Aim of the task - The entries underneath need to be duplicated exactly, with none omitted.

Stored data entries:
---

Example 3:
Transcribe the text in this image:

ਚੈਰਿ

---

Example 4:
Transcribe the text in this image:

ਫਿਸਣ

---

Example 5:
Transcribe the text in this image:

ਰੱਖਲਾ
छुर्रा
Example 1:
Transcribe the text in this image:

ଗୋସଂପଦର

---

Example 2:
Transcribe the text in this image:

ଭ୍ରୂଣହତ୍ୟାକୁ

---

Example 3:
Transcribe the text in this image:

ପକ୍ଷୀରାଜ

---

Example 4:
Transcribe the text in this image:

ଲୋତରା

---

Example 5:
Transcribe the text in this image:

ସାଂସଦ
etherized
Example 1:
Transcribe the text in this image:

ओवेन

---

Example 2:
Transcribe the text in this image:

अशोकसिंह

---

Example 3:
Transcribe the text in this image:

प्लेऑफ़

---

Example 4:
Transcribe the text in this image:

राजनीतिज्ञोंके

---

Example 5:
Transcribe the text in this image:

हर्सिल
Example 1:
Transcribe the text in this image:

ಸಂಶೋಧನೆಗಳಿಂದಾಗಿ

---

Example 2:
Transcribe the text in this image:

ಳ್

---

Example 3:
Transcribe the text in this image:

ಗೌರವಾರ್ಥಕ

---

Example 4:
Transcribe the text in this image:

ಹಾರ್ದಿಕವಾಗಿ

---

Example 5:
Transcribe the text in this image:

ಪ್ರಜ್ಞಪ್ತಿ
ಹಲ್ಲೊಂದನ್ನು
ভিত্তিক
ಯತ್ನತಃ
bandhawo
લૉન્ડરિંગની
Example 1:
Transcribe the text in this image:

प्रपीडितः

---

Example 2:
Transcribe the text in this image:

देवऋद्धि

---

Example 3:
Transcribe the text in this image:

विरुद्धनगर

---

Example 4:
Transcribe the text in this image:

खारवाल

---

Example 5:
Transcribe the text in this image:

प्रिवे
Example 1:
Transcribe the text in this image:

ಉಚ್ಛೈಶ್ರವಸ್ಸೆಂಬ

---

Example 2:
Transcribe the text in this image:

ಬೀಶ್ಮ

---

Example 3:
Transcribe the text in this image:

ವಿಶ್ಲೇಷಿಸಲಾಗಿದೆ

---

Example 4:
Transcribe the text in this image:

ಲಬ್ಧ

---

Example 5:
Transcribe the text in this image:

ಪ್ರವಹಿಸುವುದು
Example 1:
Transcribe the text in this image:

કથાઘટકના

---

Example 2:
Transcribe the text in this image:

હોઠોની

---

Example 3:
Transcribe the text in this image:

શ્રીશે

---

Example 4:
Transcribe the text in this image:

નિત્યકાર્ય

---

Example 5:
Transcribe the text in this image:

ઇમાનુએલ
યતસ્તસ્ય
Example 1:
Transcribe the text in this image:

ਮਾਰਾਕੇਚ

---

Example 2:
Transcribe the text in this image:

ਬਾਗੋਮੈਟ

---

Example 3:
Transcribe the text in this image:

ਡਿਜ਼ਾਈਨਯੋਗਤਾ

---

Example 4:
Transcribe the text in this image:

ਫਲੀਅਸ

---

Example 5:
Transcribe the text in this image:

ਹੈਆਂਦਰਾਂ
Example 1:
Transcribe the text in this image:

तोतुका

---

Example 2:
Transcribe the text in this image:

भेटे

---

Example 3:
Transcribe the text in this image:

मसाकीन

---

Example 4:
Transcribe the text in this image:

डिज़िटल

Task response -
---

Example 3:
Transcribe the text in this image:

ਚੈਰਿ

---

Example 4:
Transcribe the text in this image:

ਫਿਸਣ

---

Example 5:
Transcribe the text in this image:

ਰੱਖਲਾ
छुर्रा
Example 1:
Transcribe the text in this image:

ଗୋସଂପଦର

---

Example 2:
Transcribe the text in this image:

ଭ୍ରୂଣହତ୍ୟାକୁ

---

Example 3:
Transcribe the text in this image:

ପକ୍ଷୀରାଜ

---

Example 4:
Transcribe the text in this image:

ଲୋତରା

---

Example 5:
Transcribe the text in this image:

ସାଂସଦ
etherized
Example 1:
Transcribe the text in this image:

ओवेन

---

Example 2:
Transcribe the text in this image:

अशोकसिंह

---

Example 3:
Transcribe the text in this image:

प्लेऑफ़

---

Example 4:
Transcribe the text in this image:

राजनीतिज्ञोंके

---

Example 5:
Transcribe the text in this image:

हर्सिल
Example 1:
Transcribe the text in this image:

ಸಂಶೋಧನೆಗಳಿಂದಾಗಿ

---

Example 2:
Transcribe the text in this image:

ಳ್

---

Example 3:
Transcribe the text in this image:

ಗೌರವಾರ್ಥಕ

---

Example 4:
Transcribe the text in this image:

ಹಾರ್ದಿಕವಾಗಿ

---

Example 5:
Transcribe the text in this image:

ಪ್ರಜ್ಞಪ್ತಿ
ಹಲ್ಲೊಂದನ್ನು
ভিত্তিক
ಯತ್ನತಃ
bandhawo
લૉન્ડરિંગની
Example 1:
Transcribe the text in this image:

प्रपीडितः

---

Example 2:
Transcribe the text in this image:

देवऋद्धि

---

Example 3:
Transcribe the text in this image:

विरुद्धनगर

---

Example 4:
Transcribe the text in this image:

खारवाल

---

Example 5:
Transcribe the text in this image:

प्रिवे
Example 1:
Transcribe the text in this image:

ಉಚ್ಛೈಶ್ರವಸ್ಸೆಂಬ

---

Example 2:
Transcribe the text in this image:

ಬೀಶ್ಮ

---

Example 3:
Transcribe the text in this image:

ವಿಶ್ಲೇಷಿಸಲಾಗಿದೆ

---

Example 4:
Transcribe the text in this image:

ಲಬ್ಧ

---

Example 5:
Transcribe the text in this image:

ಪ್ರವಹಿಸುವುದು
Example 1:
Transcribe the text in this image:

કથાઘટકના

---

Example 2:
Transcribe the text in this image:

હોઠોની

---

Example 3:
Transcribe the text in this image:

શ્રીશે

---

Example 4:
Transcribe the text in this image:

નિત્યકાર્ય

---

Example 5:
Transcribe the text in this image:

ઇમાનુએલ
યતસ્તસ્ય
Example 1:
Transcribe the text in this image:

ਮਾਰਾਕੇਚ

---

Example 2:
Transcribe the text in this image:

ਬਾਗੋਮੈਟ

---

Example 3:
Transcribe the text in this image:

ਡਿਜ਼ਾਈਨਯੋਗਤਾ

---

Example 4:
Transcribe the text in this image:

ਫਲੀਅਸ

---

Example 5:
Transcribe the text in this image:

ਹੈਆਂਦਰਾਂ
Example 1:
Transcribe the text in this image:

तोतुका

---

Example 2:
Transcribe the text in this image:

भेटे

---

Example 3:
Transcribe the text in this image:

मसाकीन

---

Example 4:
Transcribe the text in this image:

डिज़िटल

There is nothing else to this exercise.